Кирилл внимательно посмотрел на Владу. Наверное, сейчас она изображала из себя взрослую, сидела прямо, держа чашку двумя пальцами. Мизинец смешно торчал где-то в стороне, как будто был сам по себе. Влада серьезно смотрела Кириллу в глаза, словно пыталась внушить
Таисия так и не появилась.
Они говорили два часа, а потом Кирилл стал собираться домой. Влада стояла в прихожей и молча наблюдала, как он натягивает ботинки, заматывает вокруг шеи сине-белый шарф… Когда Кирилл застегивал молнию на куртке, Влада решительно подошла к нему, цепко схватила за воротник и потянула Кирилла к себе. Она впилась в его губы своими губами, неумело, но азартно, и Кирилл, к своему ужасу, ответил ей. Сколько продолжался поцелуй, он не помнил. Помнил только, что вырвался и убежал от Влады, которая уже тащила его обратно в комнату.
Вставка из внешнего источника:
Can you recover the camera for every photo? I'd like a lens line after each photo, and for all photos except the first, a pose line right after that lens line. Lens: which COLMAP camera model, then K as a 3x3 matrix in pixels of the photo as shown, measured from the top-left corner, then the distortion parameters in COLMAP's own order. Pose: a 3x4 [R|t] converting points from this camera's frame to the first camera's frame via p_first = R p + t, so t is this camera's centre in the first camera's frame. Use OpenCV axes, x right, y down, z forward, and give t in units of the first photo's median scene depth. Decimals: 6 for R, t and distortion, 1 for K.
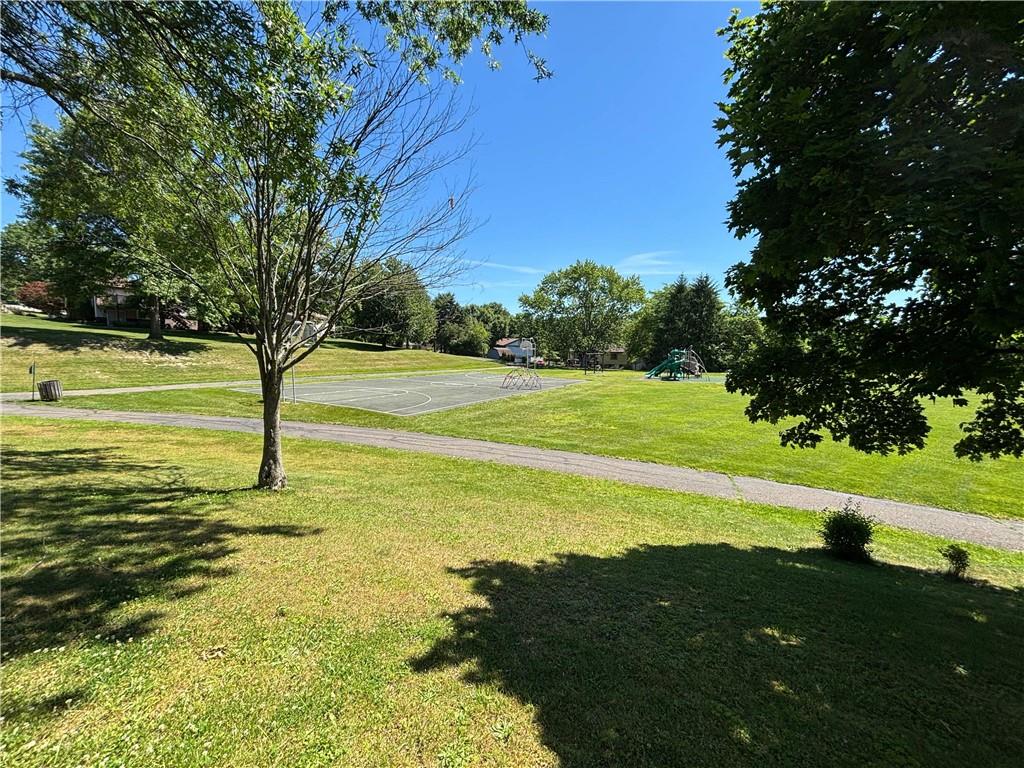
lens RADIAL K [[410.8, 0, 515.6], [0, 410.8, 383.3], [0, 0, 1]] dist [-0.000508, 0.000006]
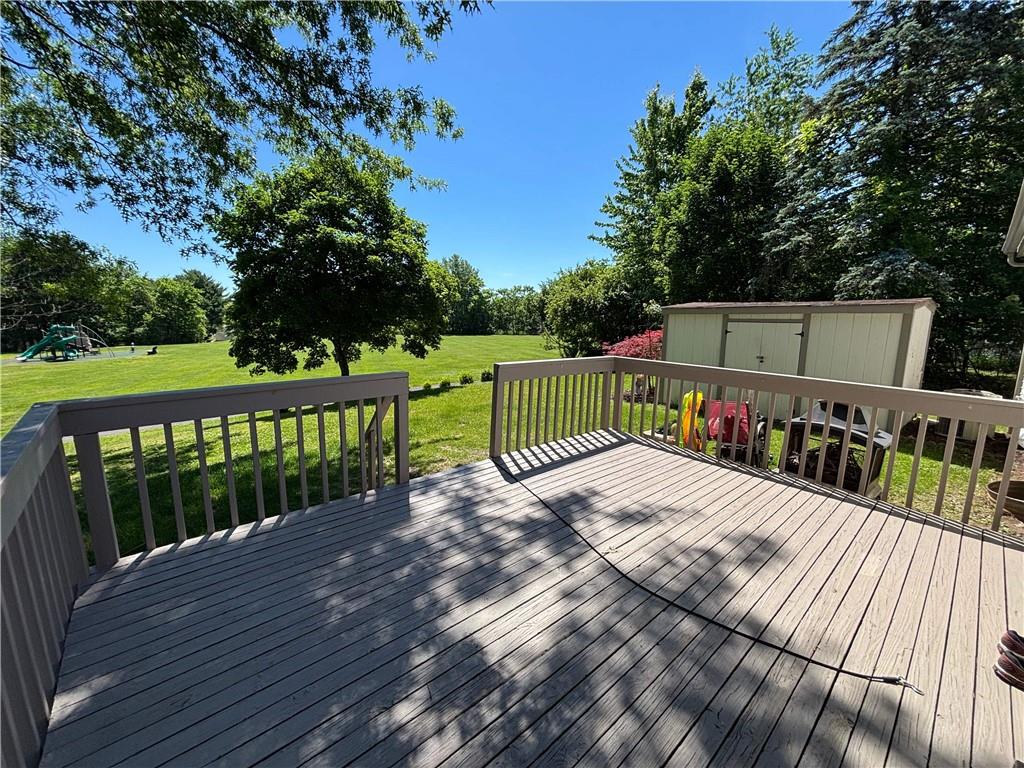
lens RADIAL K [[410.8, 0, 515.6], [0, 410.8, 383.3], [0, 0, 1]] dist [-0.000508, 0.000006]
pose [[0.284376, -0.177152, 0.942203, -0.311182], [0.093482, 0.983220, 0.156649, -0.011358], [-0.954144, 0.043532, 0.296165, -0.317638]]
«Дрянная девчонка!» — ругал он ее всю дорогу домой, но понимал, что вкус этого поцелуя ему уже не забыть никогда…
Больше Кирилл в доме Кирси не появлялся.
Потом от Марка он узнал, что Таисия через Владу отменила занятия в то воскресенье. Влада позвонила Марку, а ему она не позвонила…
Воспоминания отпустили.
Кирилл еще раз перелистал записную книжку, вернулся к первой странице.
«Все-таки интересно, что стало с ее прадедушкой?» — подумал он и поднял телефонную трубку.
4
Влада сидела в своей комнате и плакала. Началось все с обиды на новую, очередную сожительницу своего дяди, цветущую хохлушку лет пятидесяти, Оксану Даяновну. Десять минут назад та набросилась на Владу без всякой причины, наверное, чтобы размяться.
Налетела, потрясая в воздухе рукой, в которой только сабли не хватало. Да так по-молодецки, точно сидела верхом на горячем жеребце. При этом вид у нее был вполне добродушный, словно она не скандалила, а увлеченно рассказывала что-то интересное, захватывающее.
Дядя, Борис Степанович, наблюдавший ссору, равнодушно покуривал папироску и покашливал в кулачок. Когда Влада бросала на него умоляющий взгляд, он отворачивался, притворяясь, будто ищет что-то у себя за спиной.
Толстая Оксана и высушенный дядя, парочка из какой-то глупой комедии, смех! Но Влада плакала.
Позволив слезам пролиться, она уже плакала обо всем на свете. О том, что ей не нравится вид из окна дядиной квартиры: деревья, за ними пустырь и дальше — заводские трубы. О потерянном на прошлой неделе зонтике. О забытой сегодня в таксофоне записной книжке…
Записную книжку было жаль больше всего. Влада не сделала и десяти шагов, как вспомнила о ней. И тут этот ненормальный грузовик… Подумать страшно, если бы она дозвонилась до Аллы да заболталась бы… С ней случилось бы то же, что с таксофоном. Тогда бы она сегодня не плакала. И завтра не плакала бы. Никогда не плакала бы.
О записной книжке она, конечно же, сразу забыла. Только увидела, что произошло, перед глазами все поплыло. Ей показалось, что при этом погибло человек десять, не меньше. Чего со страху только не померещится!